选文:
• • •

Docker搭建高可用的 MySQL、Redis、Kafka 服务

Docker

下面是一份面向生产实践的 Docker 教程,分别演示如何搭建高可用的 MySQL、Redis、Kafka 服务,并将数据目录挂载到宿主机以便持久化。内容包含单机快速开始与生产级高可用(HA)方案(含 Docker Compose),并说明常见坑与运维要点。

注意:

  • 所有示例均使用 Docker Compose v2 语法(compose.yaml)。请先安装 Docker 与 Docker Compose。
  • 目录路径可按需调整,宿主机请确保有足够的磁盘空间与 IOPS。
  • 若是多节点高可用方案,请准备多台机器并配置各自的主机名与网络互通(或者使用 Swarm/K8s)。

目录

  • 一、MySQL 高可用(MGR 与 InnoDB Cluster、M/S 复制)
  • 二、Redis 高可用(Redis Sentinel 与 Redis Cluster)
  • 三、Kafka 高可用(多 Broker + ZooKeeper 或 KRaft 模式)
  • 四、通用运维建议与常见问题

一、MySQL 高可用与持久化
目标:

  • 快速开始:单机 MySQL,数据持久化。
  • 生产 HA:MySQL Group Replication / InnoDB Cluster 或主从复制 + 自动故障转移(MHA/Orchestrator/ProxySQL + Keepalived)。

• • •

源数据:
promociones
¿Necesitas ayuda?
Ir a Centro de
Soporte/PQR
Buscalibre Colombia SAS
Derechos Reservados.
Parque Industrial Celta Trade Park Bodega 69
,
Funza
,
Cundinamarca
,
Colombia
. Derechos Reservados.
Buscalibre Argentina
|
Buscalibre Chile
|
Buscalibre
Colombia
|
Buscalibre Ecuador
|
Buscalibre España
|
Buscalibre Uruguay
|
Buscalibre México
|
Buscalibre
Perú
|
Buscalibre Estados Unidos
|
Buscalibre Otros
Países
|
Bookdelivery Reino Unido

• • •

练习 A: 选文中的所有示例使用的是哪种 Docker Compose 语法?
练习 B: 修改选文:重写从“Docker搭建高可用的 MySQL、Redis、Kafka 服务”一直到“与 Docker Compose。”的全部内容,并把其中的“教程”改为“指南”。

练习结果 A: Docker Compose v2 语法(compose.yaml)。

练习结果 B:
Docker搭建高可用的 MySQL、Redis、Kafka 服务

Docker

下面是一份面向生产实践的 Docker 指南,分别演示如何搭建高可用的 MySQL、Redis、Kafka 服务,并将数据目录挂载到宿主机以便持久化。内容包含单机快速开始与生产级高可用(HA)方案(含 Docker Compose),并说明常见坑与运维要点。

注意:

  • 所有示例均使用 Docker Compose v2 语法(compose.yaml)。请先安装 Docker 与 Docker Compose。